Lookup Tables Are Bad Approximators
I remember the first time I thought seriously about the performance of an audio program. I was working on an audio effect, and I tried running it inside the Visual Studio CPU profiler. The profiler gave me a breakdown of which parts of my code the CPU was spending the most time in, and many of the functions that stood out were math operations like tanh
or sin
.
At the time, I was using implementations of these math operations that were provided by the C++ standard library (std::tanh
, std::sin
, etc). I looked for some advice on Stack Overflow and was met with a variety of potential solutions, the most common of which was to replace the standard library implementations with a “lookup table” approximation.

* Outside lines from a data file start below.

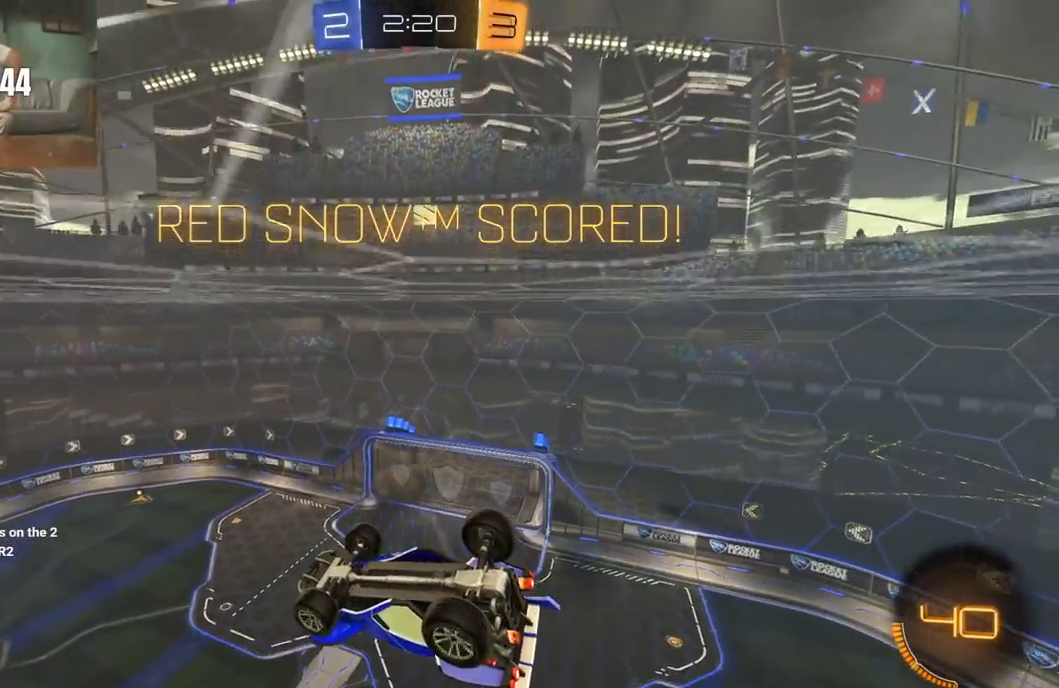
Gameplay with a controller (Xbox layout); each line is a JSON object with the inputs held at the frame after it. "events" lists button and stick changes between this image and that frame as [ms after this image, input, new state], when the widget could be followed in between.
{"buttons": [], "left_stick": "center", "right_stick": "center", "events": []}
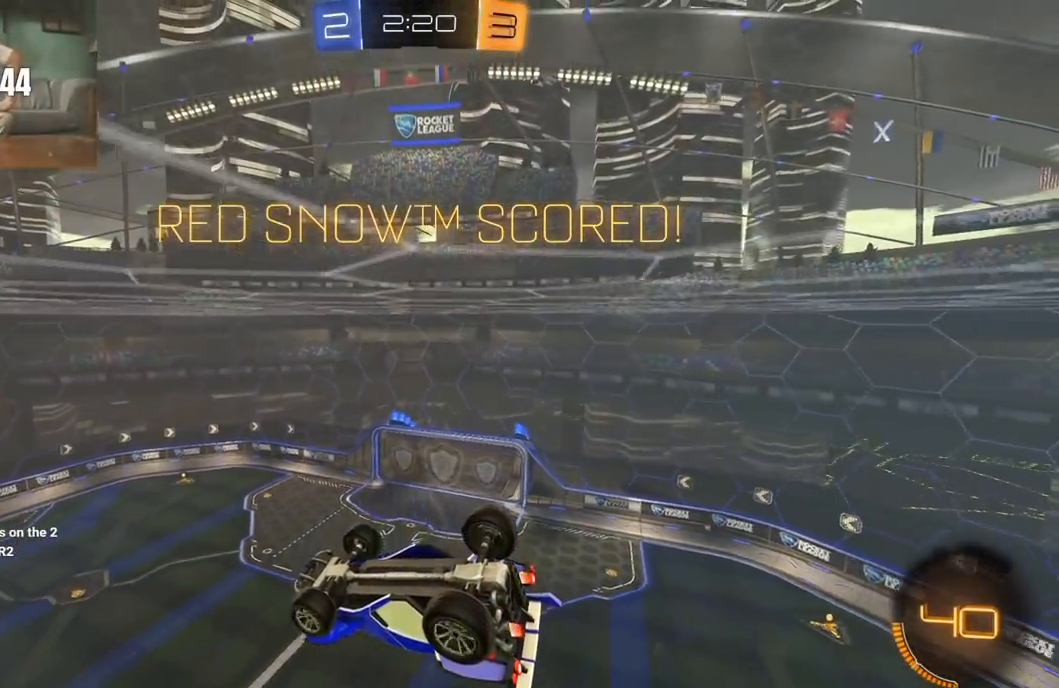
{"buttons": ["A"], "left_stick": "center", "right_stick": "center", "events": [[117, "A", "down"], [217, "A", "up"], [267, "A", "down"], [367, "A", "up"], [433, "A", "down"]]}
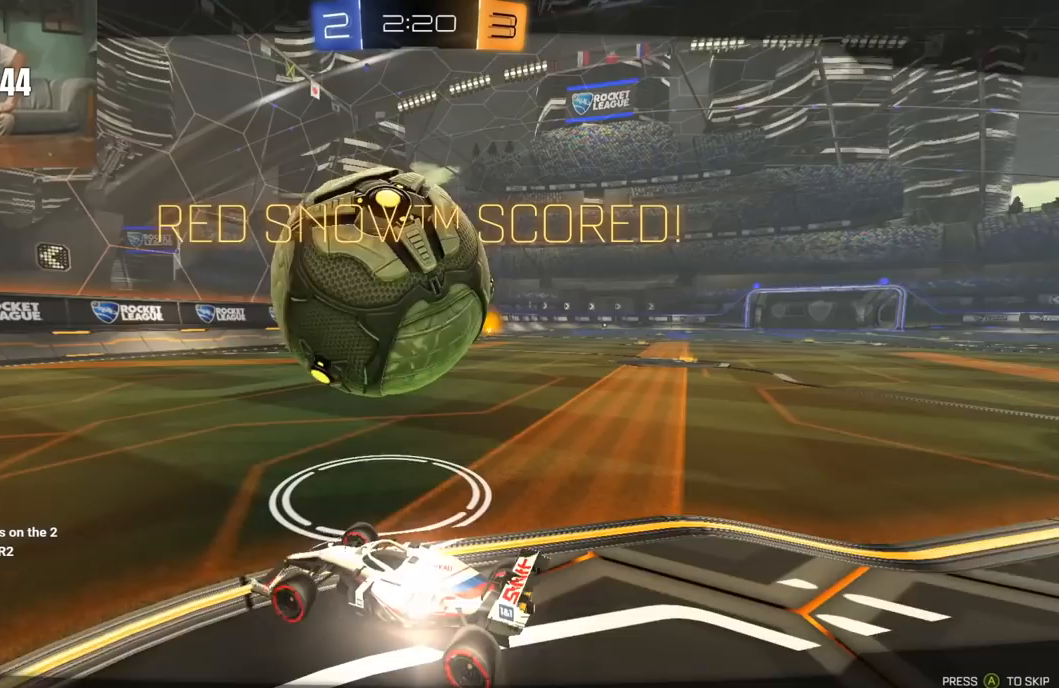
{"buttons": ["A"], "left_stick": "center", "right_stick": "center", "events": [[33, "A", "up"], [100, "A", "down"], [183, "A", "up"], [250, "A", "down"], [333, "A", "up"], [400, "A", "down"]]}
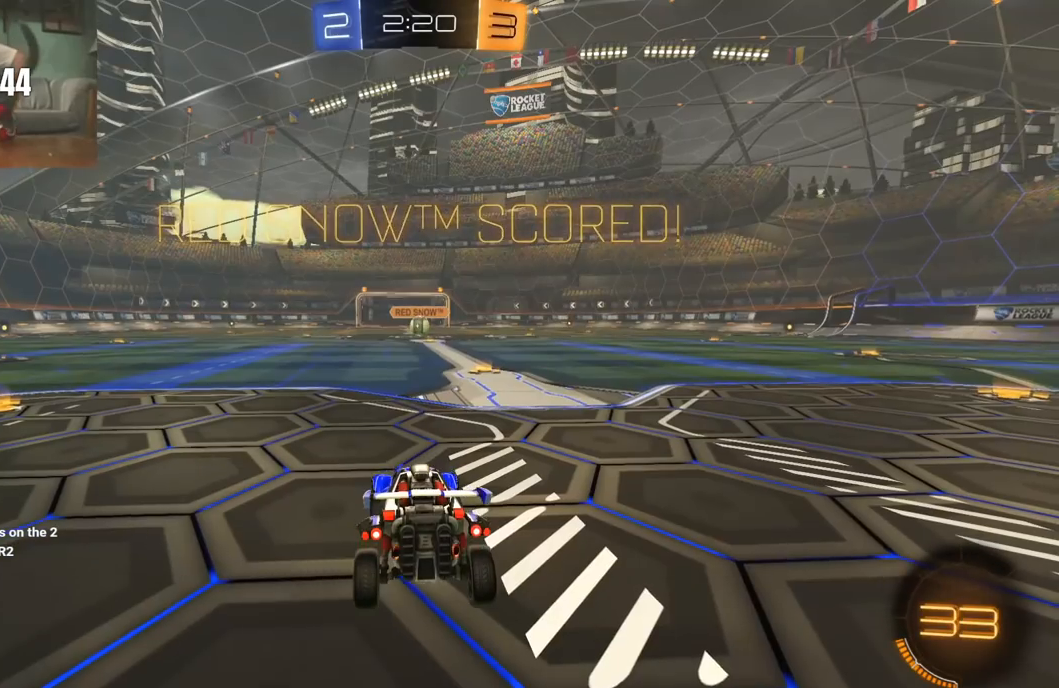
{"buttons": ["R1", "R2"], "left_stick": "center", "right_stick": "center", "events": [[17, "A", "up"], [217, "R2", "down"], [233, "R1", "down"]]}
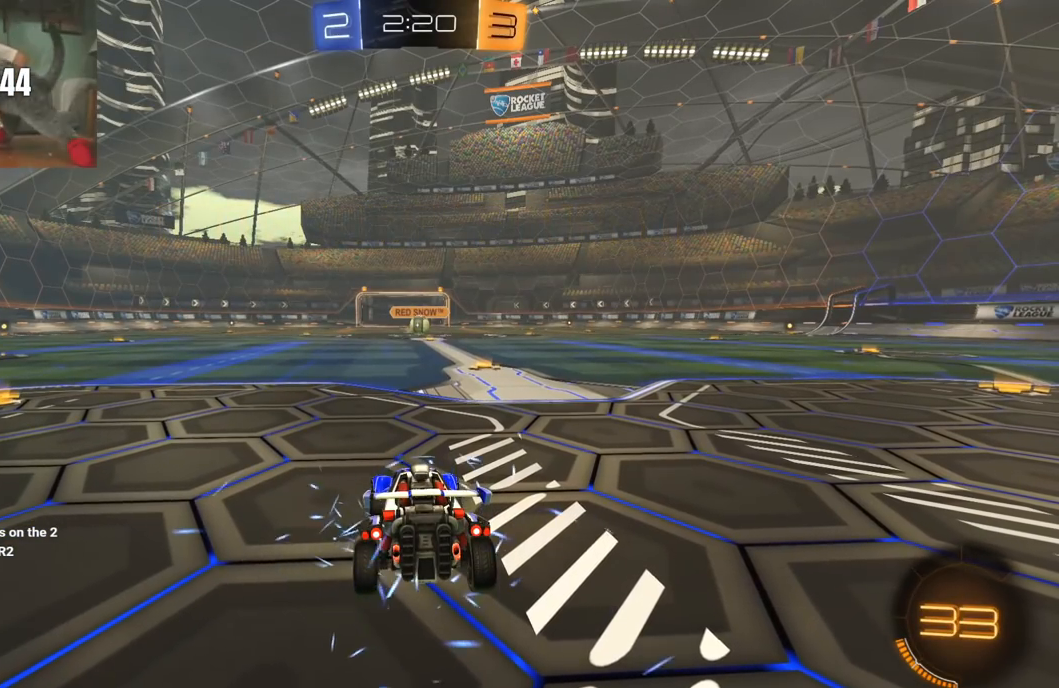
{"buttons": ["R1", "R2"], "left_stick": "center", "right_stick": "center", "events": []}
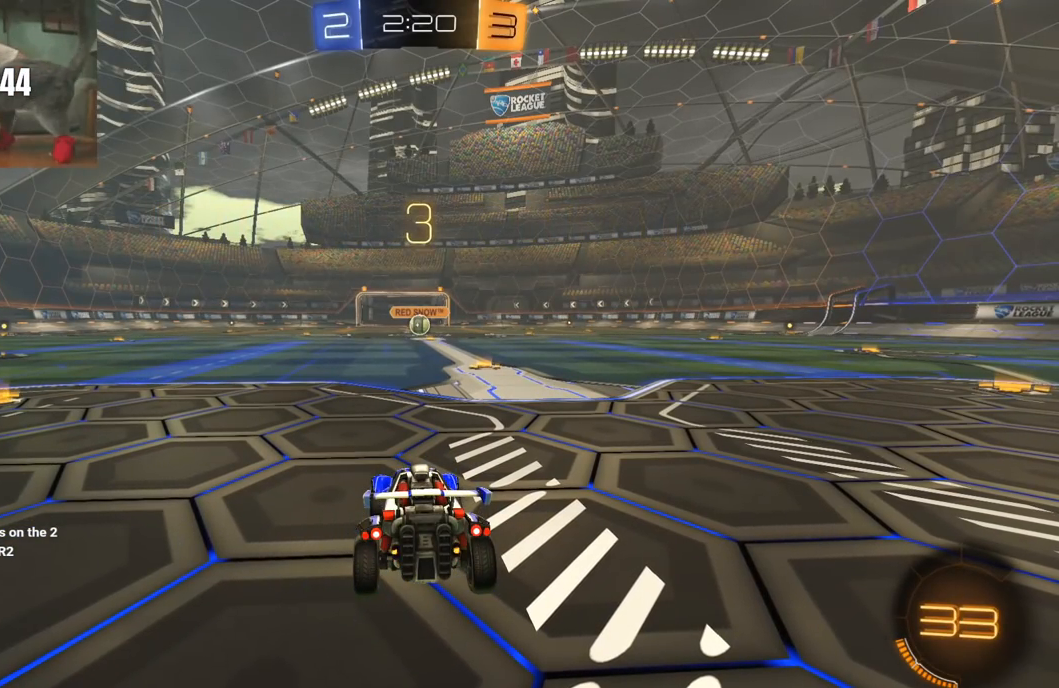
{"buttons": ["Y", "R1", "R2"], "left_stick": "center", "right_stick": "center", "events": [[483, "Y", "down"]]}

In the time since, I’ve been told to use lookup tables as approximators many times, including from a reviewer of an academic paper that I wrote, who almost rejected my paper because I wasn’t using them. Along with being a somewhat “inelegant” solution to the problem at hand (in my subjective view), lookup tables also aren’t as performant as many people believe. Hopefully this article will show why I’ve grown to dislike them.
What is a Lookup Table?
In concept a lookup table as an approximator is very simple: to approximate some one-to-one function f(x)
, create a large array that stores the result of f(x)
for a range of input values. Then when you need to compute the result of the function, find the table value for the nearest input and just use that value. From there, we can improve the lookup table by “interpolating” between nearby values, so if we have the values f(1)
and f(1.1)
stored in the table, but the user wants the value f(1.05)
we can approximate that more closely by taking the average of the two nearby table values. That would be an example of “linear” interpolation, but more complex interpolation schemes like cubic interpolation may also be used.
Lookup tables can also be used to approximate many-to-one functions (e.g. f(x, y, z)
), however this requires a “multi-dimensional” lookup table which will generally be more complicated to implement.
Approximating sin(x)
As a motivating example, let’s say that we have a program that uses sin(x)
in a lot of places, and we want to try to optimize the program by reducing the amount of compute needed to calculate sin(x)
. The first thing we need to is determine how accurate our computation needs to be… For the purpose of this example, I’ll say arbitrarily that the computation needs to be accurate to within an absolute error of 2 * 10^-5. Next we need to choose a range on which to approximate the function. Since sin(x)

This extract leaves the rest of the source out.